I would like to see everyone post there background in there profile. Maybewhere they are from also.If they do not want to put down there own (real) name thats ok but lets give a little info . If you have ever studied say so I know we have a few like that in the forum and they are here for information.
Shadow


----------



## Kyle (Mar 15, 2002)

Welcome bkyle!  I've done a bunch of stuff, but mostly BJJ.  Icepick has recently taken a likeing to beating me with PVC.

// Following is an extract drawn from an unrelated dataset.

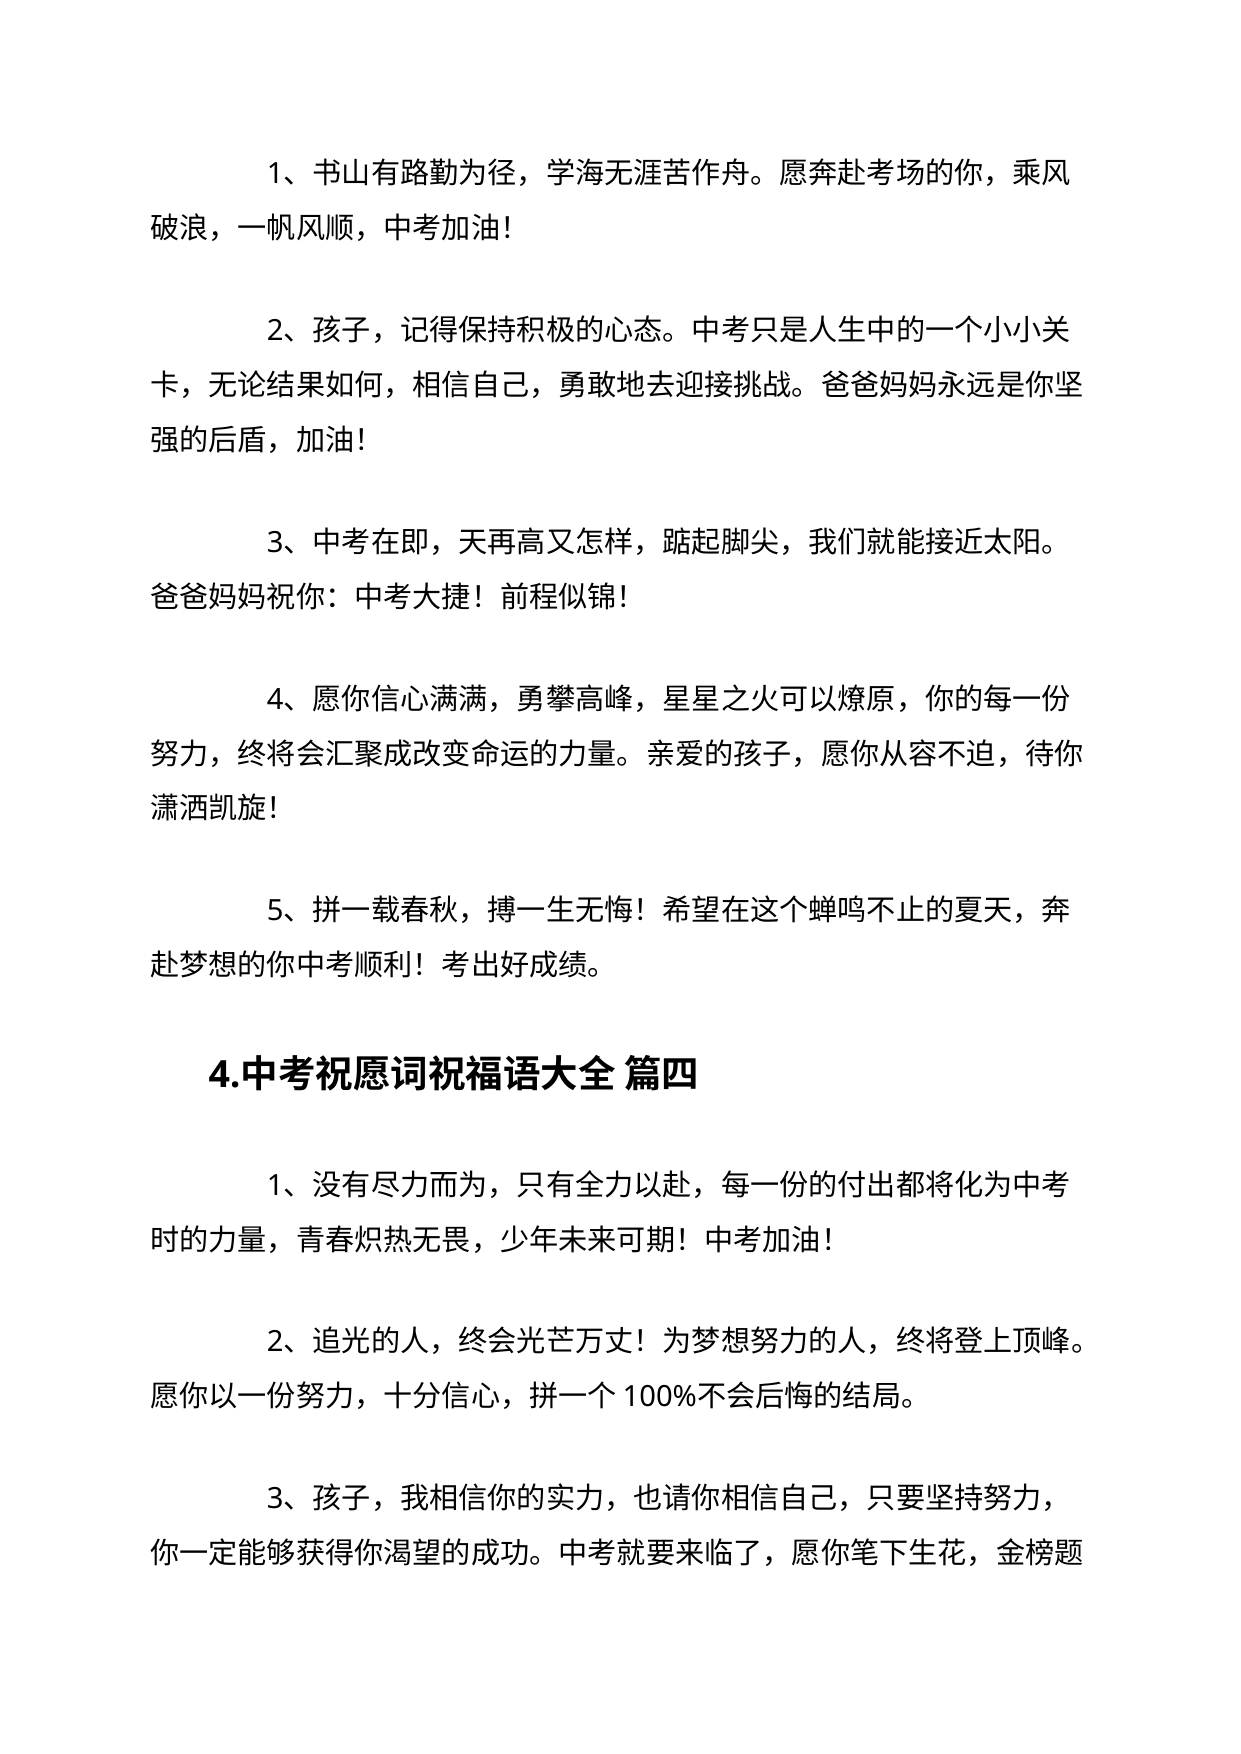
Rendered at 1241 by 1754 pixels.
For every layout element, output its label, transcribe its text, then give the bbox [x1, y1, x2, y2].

text 1、书山有路勤为径，学海无涯苦作舟。愿奔赴考场的你，乘风破浪，一帆风顺，中考加油！ [150, 150, 1090, 247]
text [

Did Phil get his purple-belt yet?

    - Kyle


----------



## bkyle (Mar 15, 2002)

He'll have it after the PanAms.


----------



## Chiduce (Apr 5, 2002)

My studies include; 5 ainimal kung fu, matsumura seito shorin-ryu karate-do, combat judo, clandestine military combatives, qi gong and dragon kenpo karate. I'am currently researching and practicing when time permits; Cheng Hsin Tou Shou, Baguazhang, and Zen Kempo-jitsu. I currently teach Clandestine Black Dragon Kenpo Karatejutsu and Butokutsuru Ryu Kenpojutsu! Sincerely, In Humility; Chiduce!


----------



## daniel_r (Apr 6, 2002)

I spent a few years doing Ju Jitsu and Judo and briefly touched on Aikido


----------



## Bushido (Jun 11, 2002)

I've been doing fighting karate (based on JKD concepts) for 18 years, submission for 4 years. I've also studied aikido, wing-chun, boxing, muay-thai, taichi, kendo, jodo.

-Bushido :samurai:


----------



## Bushido (Jul 10, 2002)

You?


-Bushido


----------